> Task brief: Give an exact copy of the line that has "ring mcp: (1280, 959)" and of every line below it, through the last, with nothing else.

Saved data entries
■ ■ ■ ■ ■

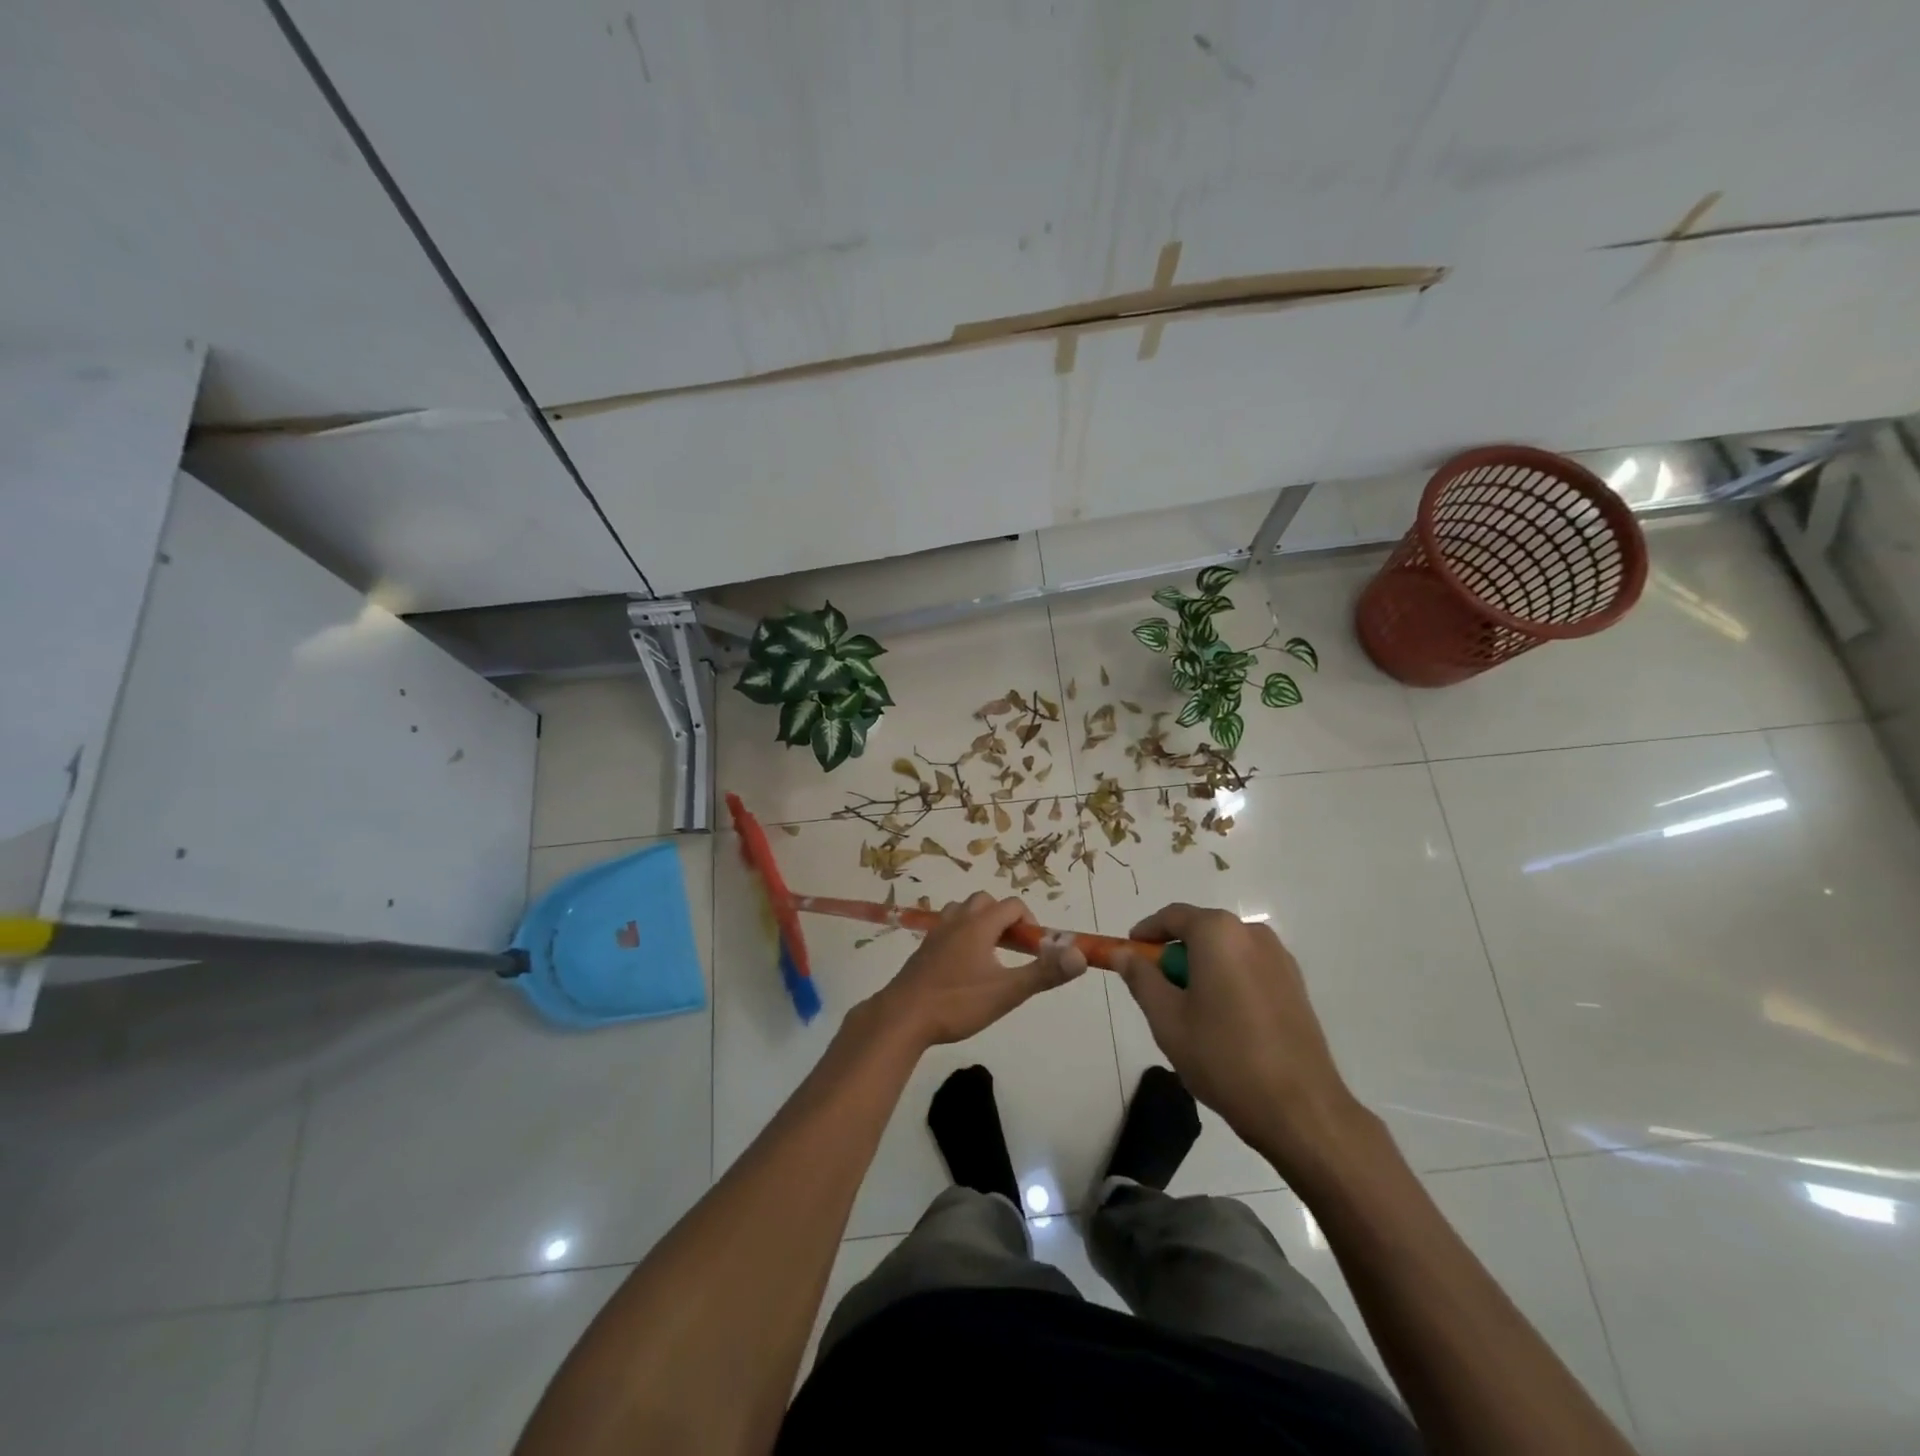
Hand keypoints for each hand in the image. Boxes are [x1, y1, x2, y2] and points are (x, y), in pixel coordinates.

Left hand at [863, 893, 1087, 1049]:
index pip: (1013, 906)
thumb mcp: (1007, 992)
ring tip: (991, 955)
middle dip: (1005, 918)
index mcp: (979, 924)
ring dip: (981, 923)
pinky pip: (948, 928)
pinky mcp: (923, 949)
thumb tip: (1081, 955)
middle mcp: (957, 920)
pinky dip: (962, 935)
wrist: (903, 1017)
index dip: (1030, 922)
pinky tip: (964, 967)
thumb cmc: (957, 1003)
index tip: (1036, 950)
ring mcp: (936, 933)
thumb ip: (1044, 973)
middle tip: (1014, 950)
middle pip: (986, 902)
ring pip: (963, 911)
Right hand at [1115, 904, 1369, 1174]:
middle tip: (1157, 994)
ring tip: (1192, 1015)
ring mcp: (1280, 959)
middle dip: (1174, 956)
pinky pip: (1248, 969)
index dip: (1145, 934)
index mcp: (1219, 933)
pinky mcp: (1295, 985)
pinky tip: (1225, 1025)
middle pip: (1200, 932)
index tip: (1128, 956)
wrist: (1300, 1109)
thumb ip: (1141, 977)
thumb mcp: (1167, 1018)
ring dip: (1202, 971)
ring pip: (1225, 952)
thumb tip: (1123, 952)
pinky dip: (1228, 983)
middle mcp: (1252, 933)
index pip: (1171, 916)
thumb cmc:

■ ■ ■ ■ ■

> Output for this task:
ring mcp: (1280, 959)
middle dip: (1174, 956)
pinky pip: (1248, 969)
index dip: (1145, 934)
index mcp: (1219, 933)
pinky mcp: (1295, 985)
pinky tip: (1225, 1025)
middle pip: (1200, 932)
index tip: (1128, 956)
wrist: (1300, 1109)
thumb ip: (1141, 977)
thumb mcp: (1167, 1018)
ring dip: (1202, 971)
ring pip: (1225, 952)
thumb tip: (1123, 952)
pinky dip: (1228, 983)
middle mcp: (1252, 933)
index pip: (1171, 916)
thumb cmc:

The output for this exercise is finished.